F: (long pause). You gave them the chance. That’s the problem. Gentlemen, the secretary I’m having an affair with will show you the door.
(Exeunt. Lights dim on Trump Corp office.)
F: See you in the Series, Dodger blacks.
(Fred returns to dining table. Lights fade up and Donnie wails audibly).
M: Pussy, Donnie (Donnie quiets). Why did you have to teach him that word, Father. It smacks of a cheap attempt to make the audience laugh uncomfortably.
F: (angry). Mother, that there’s a million dollar word. I work hard to use that word. It’s a golden word. I have money and respect and one might say celebrity so I can use that word. So will your son!!
(Father picks up Donnie, exits room).
Mother: (Picking up dishes, voice breaking, tearing up, sings to the audience): Did you see….Jackie Robinson hit that ball…he stole home.
(Donnie cries from another room. Music cue: Count Basie’s tune on house speakers. Lights fade down to black).
Curtain. End Act I
Act II
(Interior. Donnie’s Nursery. 20 minutes later. Decorations on wall: White stork. White clouds. White ice cream cone. White man dressed in white ice cream vendor uniform. All against baby blue background. White crib on round white rug.)
(Chest of drawers with objects on top: Cigar box of photos; Large glass and bottle of whisky; An amorphous white object.)
(Father holds and rocks baby Donnie, swaddled in white. )
Mother enters, pauses at door and wipes away a tear so not to be seen crying.
(Father feels her presence.)
F: Mother. Remember.
M: Showing Donnie your memory box again?
F: Nothing soothes like 1927. The Babe. The wins. (Slide of Babe Ruth projected large on wall behind. Fred holds up cigarette card to Donnie’s face). The Wizard and the goddam press (Slide of New York newspaper headline: “7 Arrested in Rally”).
M: That scotch?
F: Yes it is. A great year. Great place. One of the Greatest. Remember Donnie. Stick with the best. That I can tell you. That is your heritage.

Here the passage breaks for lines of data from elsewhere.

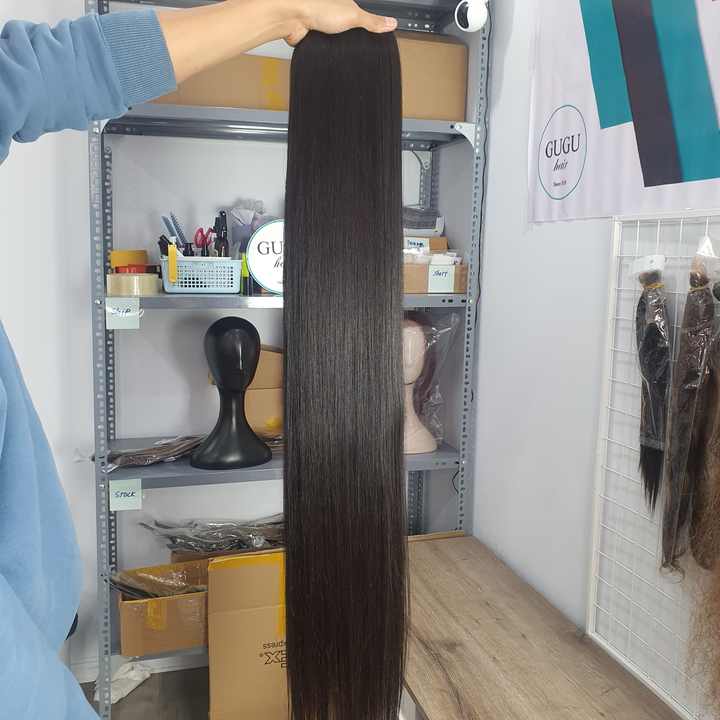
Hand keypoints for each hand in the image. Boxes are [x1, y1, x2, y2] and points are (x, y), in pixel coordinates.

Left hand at [282, 0, 397, 44]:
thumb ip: (372, 22)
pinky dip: (327, 53)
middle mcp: (333, 12)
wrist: (292, 17)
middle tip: (358, 48)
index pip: (363, 18)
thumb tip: (392, 23)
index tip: (377, 40)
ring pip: (336, 41)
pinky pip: (324, 48)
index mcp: (345, 4)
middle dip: (353, 41)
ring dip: (338, 48)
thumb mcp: (353, 15)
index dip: (370, 30)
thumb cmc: (317, 7)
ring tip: (343, 51)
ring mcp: (322, 24)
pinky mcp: (312, 36)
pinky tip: (329, 54)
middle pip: (350, 32)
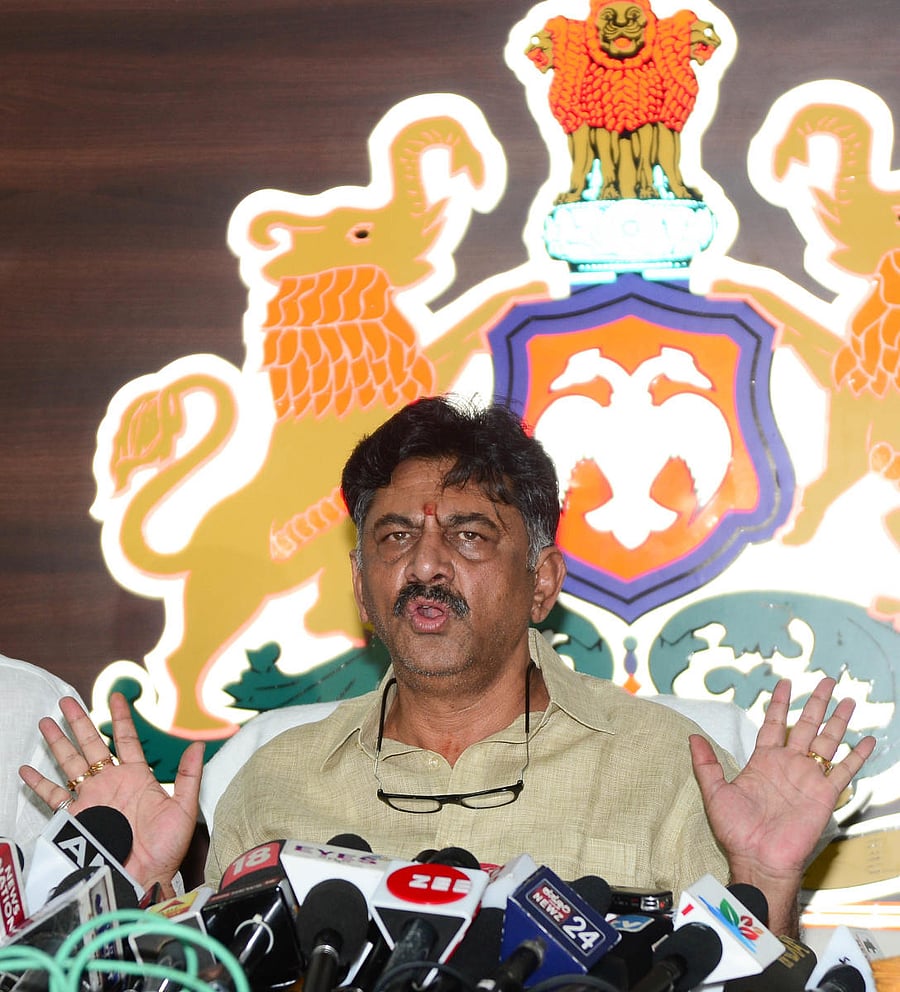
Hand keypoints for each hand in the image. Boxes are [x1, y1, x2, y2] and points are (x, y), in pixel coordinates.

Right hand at [19, 691, 203, 892]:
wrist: (144, 878)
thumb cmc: (166, 848)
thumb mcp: (183, 808)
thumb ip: (188, 776)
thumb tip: (198, 745)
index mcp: (137, 777)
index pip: (126, 740)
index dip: (121, 718)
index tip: (116, 697)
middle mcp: (111, 783)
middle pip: (91, 745)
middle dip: (79, 722)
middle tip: (66, 700)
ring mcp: (91, 799)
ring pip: (71, 764)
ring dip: (58, 743)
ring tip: (46, 722)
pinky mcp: (76, 817)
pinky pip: (54, 798)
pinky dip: (40, 784)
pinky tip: (27, 770)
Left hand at [689, 677, 874, 933]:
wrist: (758, 859)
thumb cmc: (736, 831)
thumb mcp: (714, 792)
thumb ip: (705, 764)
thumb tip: (692, 737)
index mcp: (764, 761)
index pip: (774, 723)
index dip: (779, 703)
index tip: (784, 682)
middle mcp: (789, 765)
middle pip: (806, 726)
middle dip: (816, 703)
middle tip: (827, 680)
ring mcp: (808, 778)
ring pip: (827, 742)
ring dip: (838, 721)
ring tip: (849, 701)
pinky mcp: (824, 795)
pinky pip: (844, 771)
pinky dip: (857, 756)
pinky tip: (869, 740)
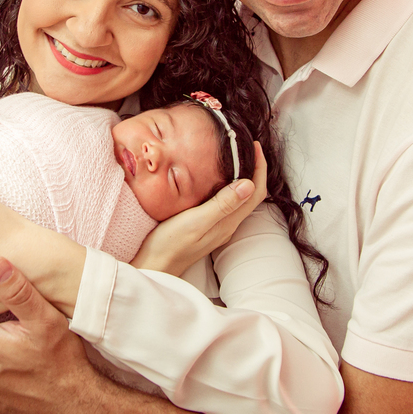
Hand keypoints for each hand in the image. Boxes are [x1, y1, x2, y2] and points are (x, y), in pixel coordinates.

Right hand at [130, 142, 266, 275]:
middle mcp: (226, 224)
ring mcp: (216, 226)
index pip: (255, 192)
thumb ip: (222, 204)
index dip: (260, 168)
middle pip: (251, 194)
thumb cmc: (169, 245)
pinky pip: (224, 202)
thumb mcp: (196, 221)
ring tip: (232, 156)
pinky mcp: (205, 226)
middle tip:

M: Dear. Your meeting? You’ll be late. Give me Donnie.
(The 2 unswaddle baby Donnie. Father holds up the swaddling material to his shoulders. The material is the length of his body. )
F: Still fits!
(Father takes last sip from glass. Mother playfully takes amorphous white object off the chest. Mother places the large white object on Father’s head. It is a Klansman hat).
Mother: Yes, it still fits. Yes it does.
(Father kisses Mother and exits).
M: (Singing). Bah bah black sheep have you any wool yessir yessir three bags full.